The reducibility of a trait, to put it in terms even an IDeolog could understand, depends on the combination of genes being viable, not on every gene having the most functionally efficient variants. The importance of component cooperation, a favorite MT word, is in part that various types of cooperation are viable. That aspect of redundancy and variation is one of the central reasons that complexity could evolve in the first place, exactly in the general fashion argued by Darwin and since. No biologist suggests that an eye just emerged wholesale from the primeval slime.
But there's more. Studies of the nature and evolution of genomes shows very clearly that genetic mechanisms arise largely by means that generate redundancy as well as alternative pathways to given outcomes, as cells respond to their local environment. Gene duplication occasionally leads to individuals with two copies of a gene where in their ancestors there was only one (this happens in species generally, not particular to humans in any way). That can provide redundancy, so that one of the copies can acquire mutations that alter what the gene does, while the other copy keeps plugging along with the original function. The new function can be due to mutations in the protein code of one of the copies, or the DNA sequences that regulate when and where the gene is used.

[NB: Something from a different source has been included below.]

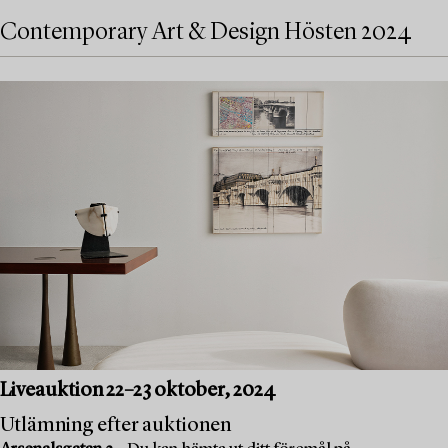
Contemporary Art & Design Hösten 2024
Liveauktion 22–23 oktober, 2024
Utlämning efter auktionen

For these reasons, traits are the result of many different genetic contributions, all varying among individuals, each reaching similarly viable traits with different combinations of that variation. Those combinations that aren't functional don't survive or reproduce; those that have an advantage may do better. Over time, the mix of variation, including even the number and set of contributing genes, allow traits to evolve new or altered function.
This is how evolution works, gradually producing new or varied traits. We understand this because we are aware that complexity is often, or even typically, reducible. Although it hasn't been put this way before to our knowledge, this is nothing more than a modern understanding of classical evolutionary ideas.
The IDeologs claim that reduced complexity could not have existed in a stepwise, bit by bit, assembly of a new trait from parts that would not work on their own--that evolution couldn't get from there to here. But the deeper truth is that evolution is both there ('incomplete') and here ('complete') today and has been that way at any or even every time in the past. It isn't just that things have to be assembled over time by different steps, but that they exist at any given time in various steps or stages of 'completeness.' To a great extent, biological complexity is inherently reducible at any time as well as over time.
And one more reason: Of course, we needn't have gone through all of this to convince you that complexity was reducible, after all. That is because the IDeologs disprove their own irreducibility argument by their very existence: one can function as a human being even with a brain that allows you intentionally not to use it to recognize the realities of the world--by not using the thinking complexity they were born with! We would apply this to those who lead the movement, and do or should know better, but not those who they naively lure into adopting its know-nothing IDeology.
Finally, we may make sport of intentionally or willfully self-deluded critics of evolution. For any of those who are sincere but naive, one can only say that it's too bad, and poignant, too, that science shows the evolutionary nature of life, rather than the comforting existence of a benign divinity who graced the earth with our presence. How nice if that could be true! How hard it makes it to understand the injustices and suffering in the world. But science is about the real world, not the one we might wish for.